My own re-think was that Putin would realize that he had made a policy mistake. He would see that the potential gains from military intervention did not justify the losses that would surely come from sanctions. I predicted that a settlement might be possible once he saw this. I was surprised again. Time has gone by, the bite of sanctions and plunging oil prices have exacted severe punishment on Russia. Yet there still is no settlement.
One surprise is nicht gut. Two surprises is very nicht gut. A deeper look at what is behind the scenes in Russia is in order. Several books have come out presenting the case that the underlying motivations of the Putin administration are not what they seem. That, I would argue, is obvious. The question is what are they?

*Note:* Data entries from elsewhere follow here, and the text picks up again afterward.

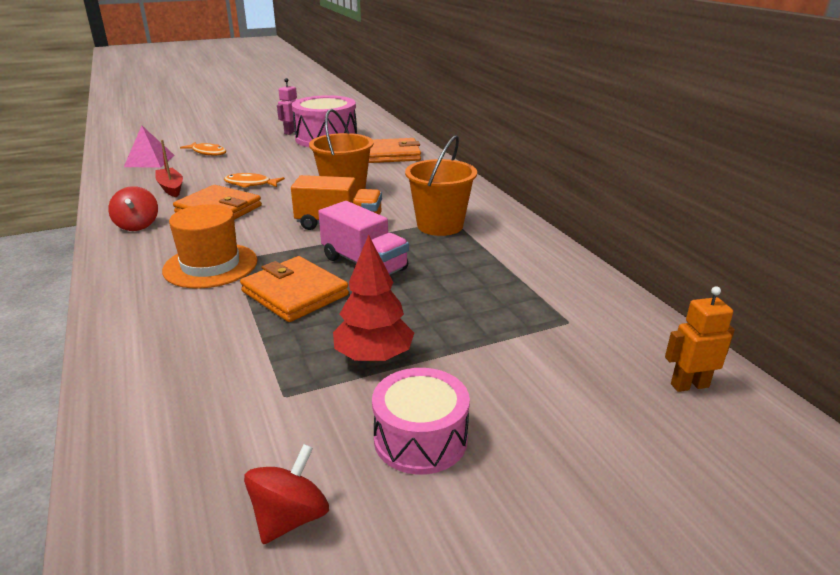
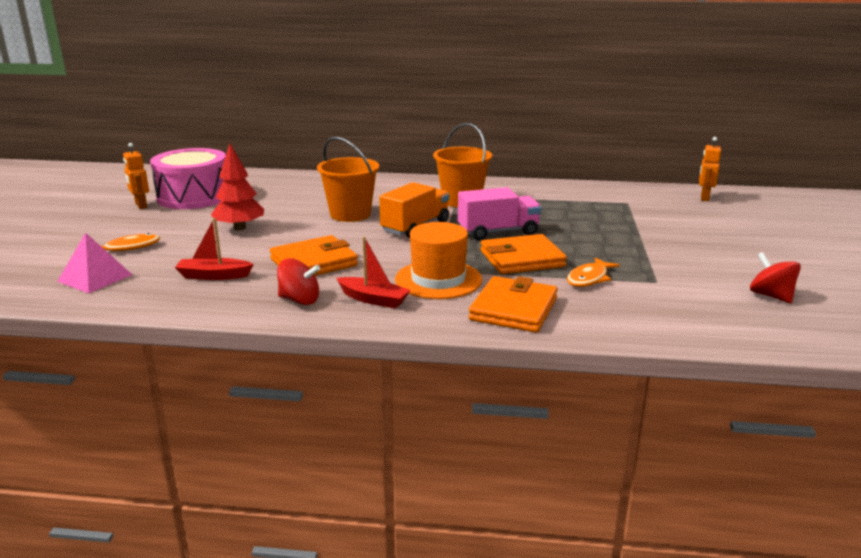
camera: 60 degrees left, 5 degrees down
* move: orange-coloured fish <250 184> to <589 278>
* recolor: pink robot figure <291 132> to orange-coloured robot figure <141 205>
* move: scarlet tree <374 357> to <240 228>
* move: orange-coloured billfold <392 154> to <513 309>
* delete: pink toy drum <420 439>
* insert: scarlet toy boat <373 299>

A new book comes out with the claim that the entire Putin enterprise is rotten to the core – that they administer a “kleptocracy”.
I link to a review of the book at WSJ that makes this point
(The author) is ascribing complicated motivations to a set of actions that most likely came about through simple greed. It’s not that Mr. Putin didn’t set out to create an authoritarian state: He did. It’s that the link between authoritarian plans and illegal business dealings is assumed by the author, but never fully explored.
In other words, while some of Putin’s actions may have been based on greed, it does not mean that all of them were. There may be other motives as well. So, once again what are they?
They may be simply a desire to stay in power in order to avoid arrest. Crisis provides a convenient excuse not to allow a transfer of power, and deepening crisis an even better excuse. They may be genuinely based on state interest. Winning in Ukraine and elsewhere is important for Russia. And of course, there is a third possibility. There may be no strategy at all motivating what is going on. Decisions may have been made on the spur of the moment without deep thinking about what might happen. Putin is a tactical rather than a strategic thinker.
From a conflict management point of view, this muddle is unfortunate. It forces the other side to assume the worst cast — that Putin et al will not change course. That the powers that be in Russia are instead, intent on further destabilizing Eastern Europe and destroying NATO. Whether this is in fact true or not, doesn’t matter. Because one cannot be sure of what will happen, one must assume the worst.
We can learn about conflict management from this. The lesson is a simple one. It is very easy to get locked into conflict because of uncertainty. Once you are locked in, conflict acquires a logic of its own until the uncertainty is resolved one way or another.